* DATA EXTRACTS *
# # # # # # #
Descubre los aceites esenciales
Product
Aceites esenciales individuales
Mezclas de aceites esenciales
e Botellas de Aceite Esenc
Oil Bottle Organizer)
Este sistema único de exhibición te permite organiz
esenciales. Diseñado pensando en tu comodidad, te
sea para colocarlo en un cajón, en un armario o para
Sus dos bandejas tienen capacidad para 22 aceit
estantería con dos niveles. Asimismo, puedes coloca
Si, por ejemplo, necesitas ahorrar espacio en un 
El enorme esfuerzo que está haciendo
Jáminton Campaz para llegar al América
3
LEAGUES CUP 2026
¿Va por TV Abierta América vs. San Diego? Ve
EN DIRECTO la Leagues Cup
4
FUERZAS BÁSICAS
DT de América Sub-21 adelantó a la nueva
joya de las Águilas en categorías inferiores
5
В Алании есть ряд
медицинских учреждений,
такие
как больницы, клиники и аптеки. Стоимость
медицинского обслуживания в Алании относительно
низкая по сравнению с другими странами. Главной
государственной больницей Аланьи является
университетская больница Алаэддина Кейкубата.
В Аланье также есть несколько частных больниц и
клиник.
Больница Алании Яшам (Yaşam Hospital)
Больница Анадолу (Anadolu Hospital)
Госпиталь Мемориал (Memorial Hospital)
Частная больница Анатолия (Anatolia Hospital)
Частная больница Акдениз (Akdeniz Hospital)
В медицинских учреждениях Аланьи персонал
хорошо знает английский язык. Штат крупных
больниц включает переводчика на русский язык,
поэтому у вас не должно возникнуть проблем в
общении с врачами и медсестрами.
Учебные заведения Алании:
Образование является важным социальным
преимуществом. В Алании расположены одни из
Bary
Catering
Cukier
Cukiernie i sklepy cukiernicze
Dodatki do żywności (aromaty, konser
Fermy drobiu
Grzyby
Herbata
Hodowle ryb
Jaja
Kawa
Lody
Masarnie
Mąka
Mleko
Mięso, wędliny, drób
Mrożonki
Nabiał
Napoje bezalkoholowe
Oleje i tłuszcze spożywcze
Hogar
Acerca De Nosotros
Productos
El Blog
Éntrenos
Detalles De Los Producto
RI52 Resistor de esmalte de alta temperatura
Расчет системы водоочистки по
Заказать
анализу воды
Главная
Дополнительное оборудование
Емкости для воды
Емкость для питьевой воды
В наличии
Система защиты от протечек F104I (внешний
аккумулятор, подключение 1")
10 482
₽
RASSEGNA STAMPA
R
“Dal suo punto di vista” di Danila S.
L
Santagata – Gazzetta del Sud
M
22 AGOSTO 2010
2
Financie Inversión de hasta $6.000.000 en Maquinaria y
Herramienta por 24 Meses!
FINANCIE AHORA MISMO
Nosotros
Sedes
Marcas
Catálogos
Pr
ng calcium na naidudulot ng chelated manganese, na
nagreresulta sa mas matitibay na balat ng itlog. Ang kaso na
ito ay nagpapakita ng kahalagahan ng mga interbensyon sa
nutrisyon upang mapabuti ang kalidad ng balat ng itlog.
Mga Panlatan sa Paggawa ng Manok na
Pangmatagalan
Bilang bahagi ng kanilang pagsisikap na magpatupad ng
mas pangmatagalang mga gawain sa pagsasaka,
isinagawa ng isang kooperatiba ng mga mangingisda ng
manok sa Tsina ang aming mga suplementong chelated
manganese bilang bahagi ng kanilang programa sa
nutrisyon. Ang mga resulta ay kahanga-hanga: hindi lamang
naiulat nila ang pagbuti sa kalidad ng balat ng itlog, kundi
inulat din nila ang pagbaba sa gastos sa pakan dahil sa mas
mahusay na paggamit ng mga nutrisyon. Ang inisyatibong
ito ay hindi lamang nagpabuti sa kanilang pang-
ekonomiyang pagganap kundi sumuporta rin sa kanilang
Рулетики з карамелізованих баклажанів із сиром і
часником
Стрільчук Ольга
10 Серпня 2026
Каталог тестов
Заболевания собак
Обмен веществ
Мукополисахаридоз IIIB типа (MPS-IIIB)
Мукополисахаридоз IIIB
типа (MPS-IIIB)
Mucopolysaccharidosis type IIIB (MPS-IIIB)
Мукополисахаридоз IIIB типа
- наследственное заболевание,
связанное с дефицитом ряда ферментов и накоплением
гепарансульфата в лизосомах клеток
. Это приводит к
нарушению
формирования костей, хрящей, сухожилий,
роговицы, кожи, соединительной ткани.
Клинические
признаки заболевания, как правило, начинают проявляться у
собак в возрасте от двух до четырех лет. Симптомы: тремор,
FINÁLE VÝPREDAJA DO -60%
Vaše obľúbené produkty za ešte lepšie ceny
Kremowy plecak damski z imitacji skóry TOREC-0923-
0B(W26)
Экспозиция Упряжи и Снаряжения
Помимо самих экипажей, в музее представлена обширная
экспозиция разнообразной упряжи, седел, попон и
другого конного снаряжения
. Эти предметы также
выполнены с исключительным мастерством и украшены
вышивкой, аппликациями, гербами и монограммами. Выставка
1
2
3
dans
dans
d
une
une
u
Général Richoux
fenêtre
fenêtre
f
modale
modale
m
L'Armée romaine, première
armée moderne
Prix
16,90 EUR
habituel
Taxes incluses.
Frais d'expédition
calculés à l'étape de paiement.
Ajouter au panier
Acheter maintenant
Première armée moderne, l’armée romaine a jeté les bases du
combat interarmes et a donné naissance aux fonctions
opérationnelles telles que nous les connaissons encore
# # # # # # #
* TASK TO COMPLETE *
Retype the material in full, character for character.

* ANSWER TO THIS TASK *
Descubre los aceites esenciales
Product
Aceites esenciales individuales
Mezclas de aceites esenciales
e Botellas de Aceite Esenc
Oil Bottle Organizer)
Este sistema único de exhibición te permite organiz
esenciales. Diseñado pensando en tu comodidad, te
sea para colocarlo en un cajón, en un armario o para
Sus dos bandejas tienen capacidad para 22 aceit
estantería con dos niveles. Asimismo, puedes coloca
Si, por ejemplo, necesitas ahorrar espacio en un 
El enorme esfuerzo que está haciendo
Jáminton Campaz para llegar al América
3
LEAGUES CUP 2026
¿Va por TV Abierta América vs. San Diego? Ve
EN DIRECTO la Leagues Cup
4
FUERZAS BÁSICAS
DT de América Sub-21 adelantó a la nueva
joya de las Águilas en categorías inferiores
5
В Алании есть ряд
медицинских учреждений,
такие
как больницы, клиники и аптеки. Стоимость
медицинского обслуживания в Алании относительно
низкая по сравнению с другими странами. Главной
государственной больницей Аланьи является
университетская больница Алаэддина Кейкубата.
В Аланье также есть несколько частных больниц и
клиник.
Больница Алании Яшам (Yaşam Hospital)
Больница Анадолу (Anadolu Hospital)
Госпиталь Мемориал (Memorial Hospital)
Частная больница Анатолия (Anatolia Hospital)
Частная больница Акдениз (Akdeniz Hospital)
В медицинских учреждениях Аланьи персонал
хорошо знает английский язык. Штат крупных
больниц включает переводчика на русский язык,
поэтому у вас не должно возникнуть проблем в
общении с врачами и медсестрами.
Учебные заведения Алании:
Образование является важным социальным
преимуществом. В Алании расположены одни из
Bary
Catering
Cukier
Cukiernie i sklepy cukiernicze
Dodatki do żywności (aromaty, konser
Fermy drobiu
Grzyby
Herbata
Hodowle ryb
Jaja
Kawa
Lody
Masarnie
Mąka
Mleko
Mięso, wędliny, drób
Mrożonki
Nabiał
Napoje bezalkoholowe
Oleje i tłuszcze spożywcze
Hogar
Acerca De Nosotros
Productos
El Blog
Éntrenos
Detalles De Los Producto
RI52 Resistor de esmalte de alta temperatura
Расчет системы водоочистки по
Заказать
анализу воды
Главная
Дополнительное оборудование
Емкости для воды
Емкость для питьевой воды
В наличии
Система защиты от протечек F104I (внешний
аккумулятор, подключение 1")
10 482
₽
RASSEGNA STAMPA
R
“Dal suo punto di vista” di Danila S.
L
Santagata – Gazzetta del Sud
M
22 AGOSTO 2010
2
Financie Inversión de hasta $6.000.000 en Maquinaria y
Herramienta por 24 Meses!
FINANCIE AHORA MISMO
Nosotros
Sedes
Marcas
Catálogos
Pr
ng calcium na naidudulot ng chelated manganese, na
nagreresulta sa mas matitibay na balat ng itlog. Ang kaso na
ito ay nagpapakita ng kahalagahan ng mga interbensyon sa
nutrisyon upang mapabuti ang kalidad ng balat ng itlog.
Mga Panlatan sa Paggawa ng Manok na
Pangmatagalan
Bilang bahagi ng kanilang pagsisikap na magpatupad ng
mas pangmatagalang mga gawain sa pagsasaka,
isinagawa ng isang kooperatiba ng mga mangingisda ng
manok sa Tsina ang aming mga suplementong chelated
manganese bilang bahagi ng kanilang programa sa
nutrisyon. Ang mga resulta ay kahanga-hanga: hindi lamang
naiulat nila ang pagbuti sa kalidad ng balat ng itlog, kundi
inulat din nila ang pagbaba sa gastos sa pakan dahil sa mas
mahusay na paggamit ng mga nutrisyon. Ang inisyatibong
ito ay hindi lamang nagpabuti sa kanilang pang-
ekonomiyang pagganap kundi sumuporta rin sa kanilang
Рулетики з карамелізованих баклажанів із сиром і
часником
Стрільчук Ольга
10 Серпня 2026
Каталог тестов
Заболевания собак
Обмен веществ
Мукополисахаридоз IIIB типа (MPS-IIIB)
Мукополисахаридоз IIIB
типа (MPS-IIIB)
Mucopolysaccharidosis type IIIB (MPS-IIIB)
Мукополисахаридоз IIIB типа
- наследственное заболевание,
связанное с дефицитом ряда ферментов и накоплением
гепарансульфата в лизосомах клеток
. Это приводит к
нарушению
формирования костей, хрящей, сухожилий,
роговицы, кожи, соединительной ткани.
Клинические
признаки заболевания, как правило, начинают проявляться у
собак в возрасте от двух до четырех лет. Симптомы: тремор,
FINÁLE VÝPREDAJA DO -60%
Vaše obľúbené produkty za ešte lepšie ceny
Kremowy plecak damski z imitacji skóry TOREC-0923-
0B(W26)
Экспозиция Упряжи и Снаряжения
Помимо самих экипажей, в музее представлена обширная
экспозиция разнообразной упряжи, седел, попон и
другого конного снаряжения
. Эти предметы также
выполнены с исключительным мастерством и украшены
вышивкой, аппликациями, гербами и монограммами. Выставка
1
2
3
dans
dans
d
une
une
u
Général Richoux
fenêtre
fenêtre
f
modale
modale
m
L'Armée romaine, première
armée moderne
Prix
16,90 EUR
habituel
Taxes incluses.
Frais d'expédition
calculés à l'étape de paiement.
Ajouter au panier
Acheter maintenant
Première armée moderne, l’armée romaine a jeté les bases du
combat interarmes et a donné naissance aux fonctions
opérationnelles telles que nous les connaissons encore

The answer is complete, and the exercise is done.